Links Relevant to COVID-19
- Restoring Pulmonary and Sleep Services as the COVID-19 Pandemic Lessens: From an Association of Pulmonary, Critical Care, and Sleep Division Directors and American Thoracic Society-coordinated Task Force
- Resumption of Pulmonary Function Testing during the Post-Peak Phase of the COVID-19 Pandemic: A Position Statement from the Canadian Thoracic Society and The Canadian Society of Respiratory Therapists
A concern associated with methacholine challenge testing is the safety profile of the test procedure. Challenge testing with methacholine has been performed for well over 30 years. Multiple studies and publications have reviewed the expected protocol for performance, safety, and interpretation of the results. In 1999, the American Thoracic Society (ATS) published a Guideline for Methacholine and Exercise Challenge Testing. This guideline is currently under revision by a group representing both the ATS and European Respiratory Society (ERS).

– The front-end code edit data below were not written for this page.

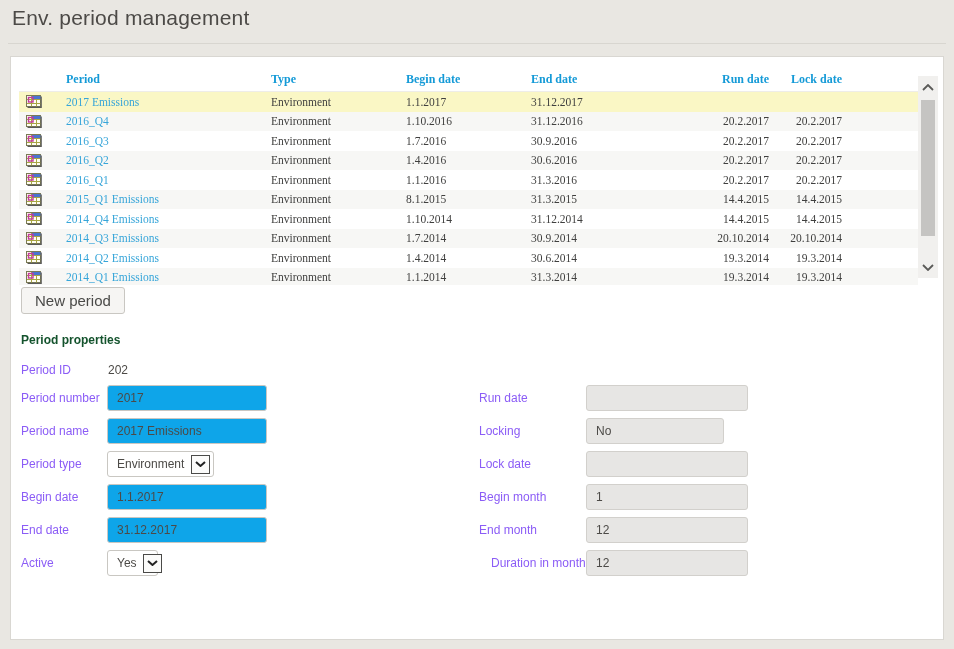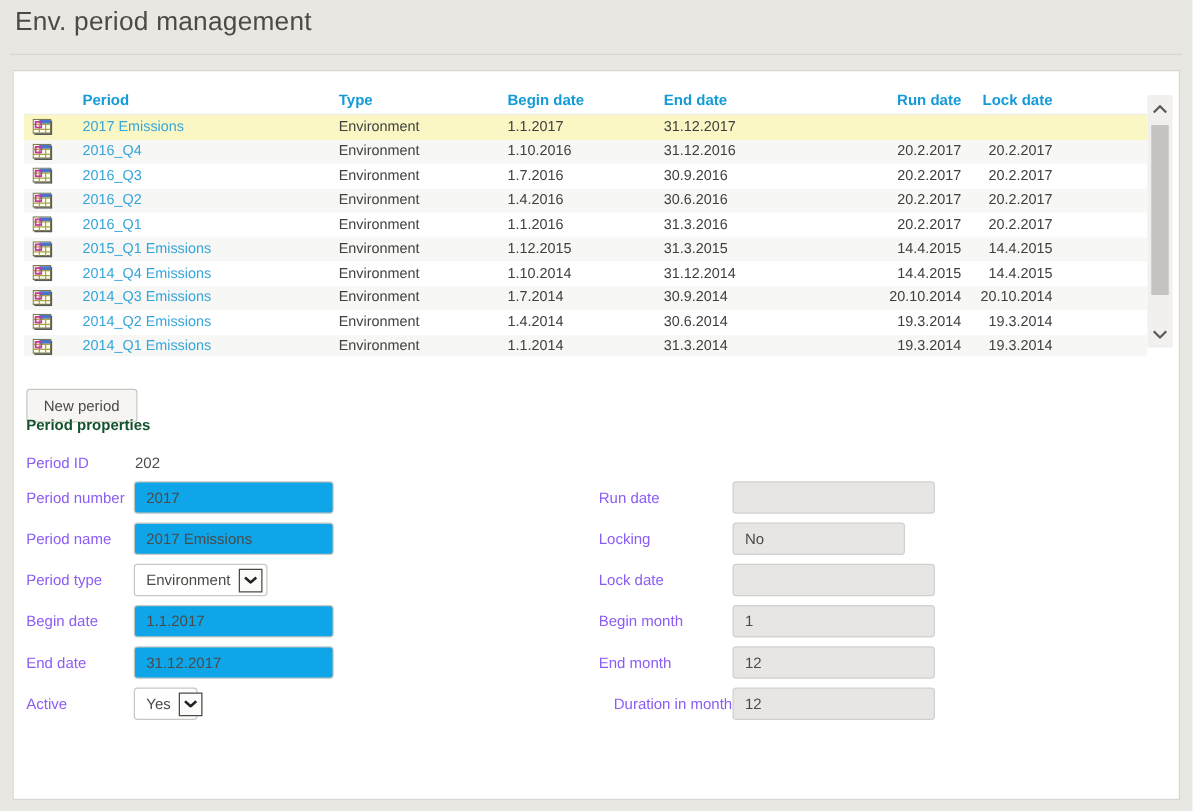--- a/index.html
+++ b/index.html
@@ -20,7 +20,7 @@
   }
 
   
-  .table{position:absolute;left:8px;top:11px;width:919px;}
+  .table{position:absolute;left:8px;top:11px;width:919px;font-family:Liberation Serif, serif;}
   .thead,.trow{
     display:grid;
     grid-template-columns:47px 205px 135px 125px 175px 63px 73px 1fr;

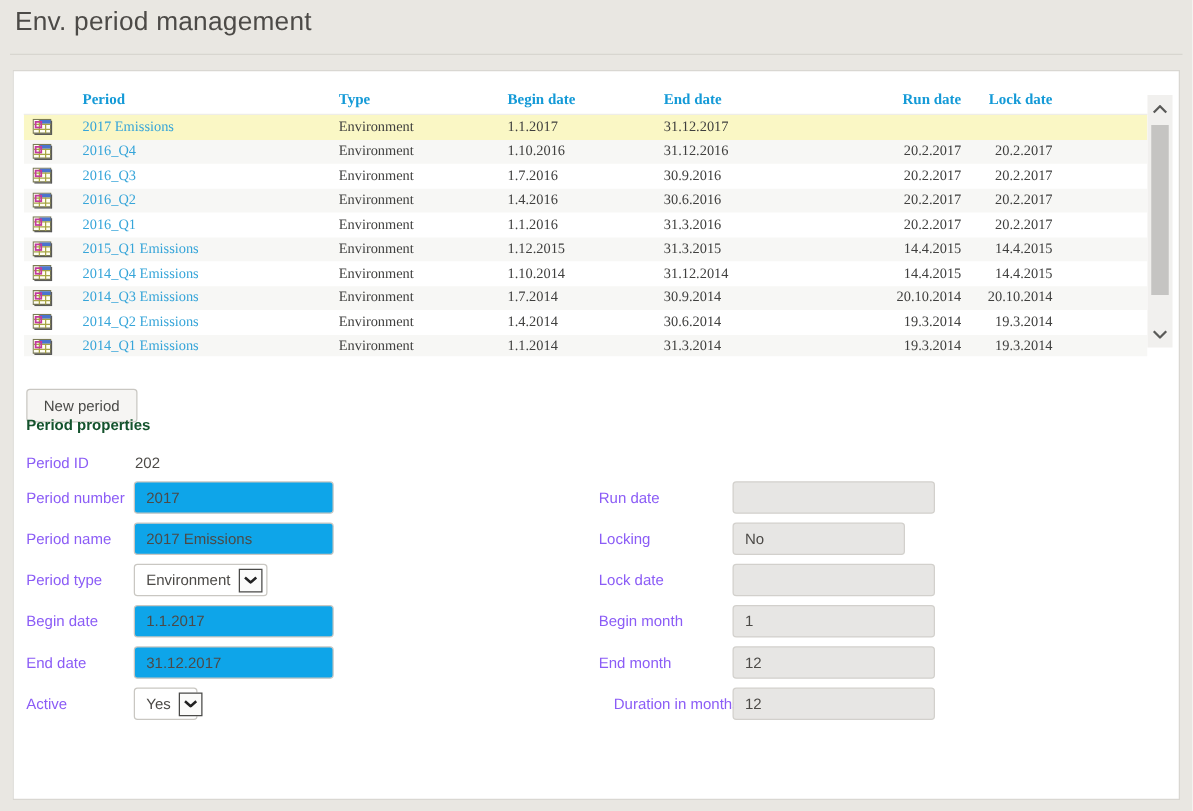--- a/index.html
+++ b/index.html
@@ -229,7 +229,7 @@
     </span>
     <a class="c-period" href="#">2015_Q1 Emissions</a>
     <span class="c-type">Environment</span>
-    <span class="c-begin">1.12.2015</span>
+    <span class="c-begin">8.1.2015</span>
     <span class="c-end">31.3.2015</span>
     <span class="c-run">14.4.2015</span>
     <span class="c-lock">14.4.2015</span>

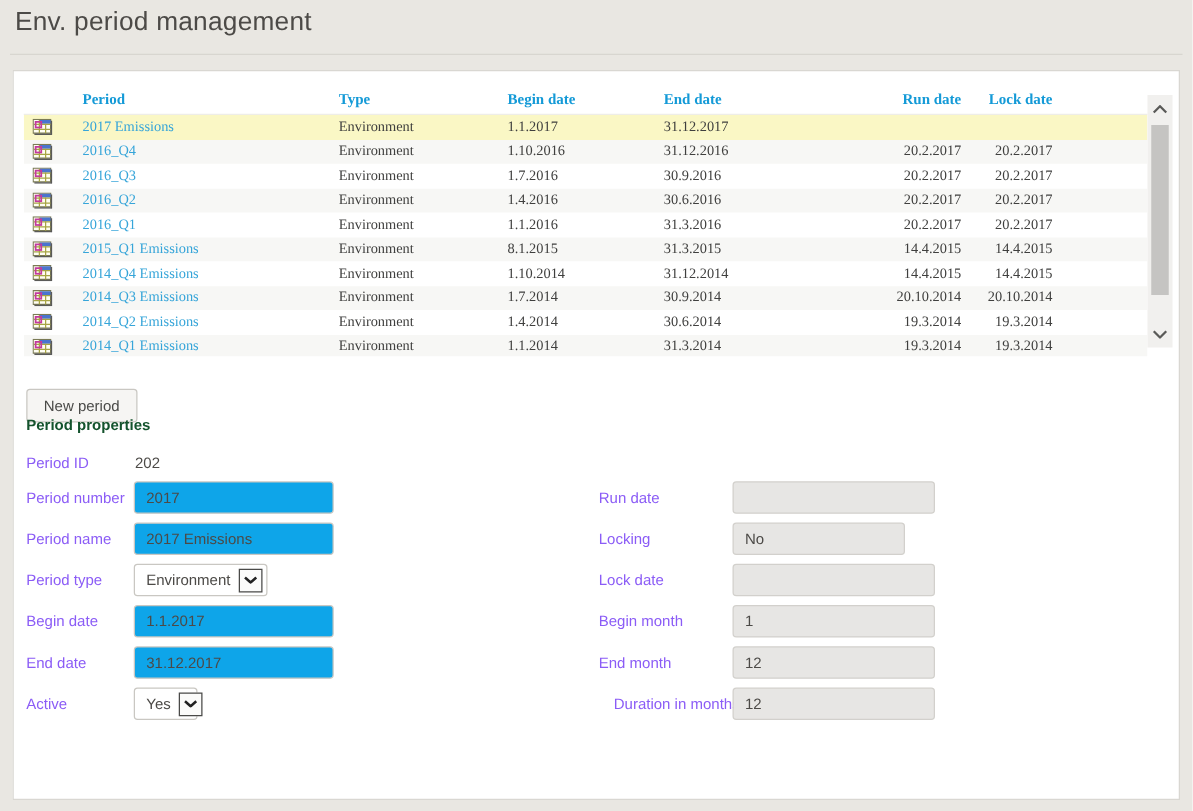--- a/index.html
+++ b/index.html
@@ -49,8 +49,8 @@
   .btn{
     display:inline-flex;align-items:center;justify-content:center;
     background:#f6f5f3;border:1px solid #c9c7c2;border-radius:3px;
-    font-family:"Liberation Sans",sans-serif;font-size:12px;color:#4a4a48;
-    height:27px;padding:0 13px;cursor:pointer;box-sizing:border-box;white-space:nowrap;margin-top:24px;
+    font-family:"Liberation Sans",sans-serif;font-size:15px;color:#4a4a48;
+    height:27px;padding:0 13px;cursor:pointer;box-sizing:border-box;white-space:nowrap;
   }
   .new-period{position:absolute;left:10px;top:230px;}
   .actions{position:absolute;left:13px;top:540px;display:flex;gap:9px;}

Early studies published by Townly, et al in 1979, found that in over 1500 patients, there were no initial or delayed severe reactions that required hospitalization. Pratter and colleagues reported similar results in 1984 in over 1000 completed methacholine challenge tests. Another study published in 1993 by Pratter and colleagues reported on issues of safety and bronchodilator reversibility in a prospective study of 62 cases. The mean baseline FEV1 was 2.60 L (93 + 13 percent of predicted). The authors found both bronchospasm and symptoms reversed with administration of albuterol delivered by MDI and a spacer. All patients returned to acceptable baseline levels within 30 minutes of administration of the albuterol. Physician intervention was not required in any of the cases. Their conclusion was that methacholine challenge testing did not need to be confined to the hospital.

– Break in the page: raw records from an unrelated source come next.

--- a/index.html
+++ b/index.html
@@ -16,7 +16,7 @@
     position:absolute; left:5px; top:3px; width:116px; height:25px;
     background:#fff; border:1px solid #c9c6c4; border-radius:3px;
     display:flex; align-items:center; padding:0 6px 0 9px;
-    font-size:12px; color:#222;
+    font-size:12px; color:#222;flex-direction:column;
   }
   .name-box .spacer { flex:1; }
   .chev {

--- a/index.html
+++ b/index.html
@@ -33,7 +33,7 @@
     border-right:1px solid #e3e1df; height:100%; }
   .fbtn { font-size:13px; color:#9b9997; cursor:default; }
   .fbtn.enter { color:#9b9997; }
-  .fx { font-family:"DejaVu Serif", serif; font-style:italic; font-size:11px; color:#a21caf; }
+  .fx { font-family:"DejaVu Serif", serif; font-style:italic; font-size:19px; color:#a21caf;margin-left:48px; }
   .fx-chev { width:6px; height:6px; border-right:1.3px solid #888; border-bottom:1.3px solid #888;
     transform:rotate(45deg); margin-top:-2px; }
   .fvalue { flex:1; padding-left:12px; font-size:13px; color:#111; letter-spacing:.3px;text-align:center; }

In 1997, a study by R. Martin, et al. investigated the safety of methacholine challenge testing in a retrospective analysis of 88 patients with a baseline FEV1 less than 60% (ranging from 22 to 59%) of predicted. Only 4 patients did not return to greater than 90% of the baseline FEV1 following administration of a poststudy beta-agonist treatment. A second post study beta-agonist treatment returned the final four patients to the baseline FEV1. None of the patients suffered any adverse events. An earlier study in 1982 by Ramsdell and colleagues revealed the safety of methacholine challenge testing in markedly obstructed patients. (baseline FEV1 0.45 to 1.66 L)
The Childhood Asthma Management Program (CAMP) evaluated the safety of methacholine provocation testing performed serially over an 11-year period. The baseline FEV1 was greater than 70% of predicted in this study. More than 8000 challenges were performed in children with mild to moderate asthma using a standardized protocol. Only 0.4% of the patients did not return to > 90% of the baseline FEV1.
The Lung Health Study has resulted in large numbers of methacholine challenge tests in patients with mild to moderate airflow obstruction (>5000) These results confirmed the safety of the test procedure in large-scale epidemiologic studies.
Although methacholine challenge testing has been found to be safe even in patients with a lower FEV1, testing should be approached and completed with a standard operating procedure in adherence to the current standards of care. All testing sites should have a standardized approach to testing and the ability to respond quickly and appropriately to adverse events.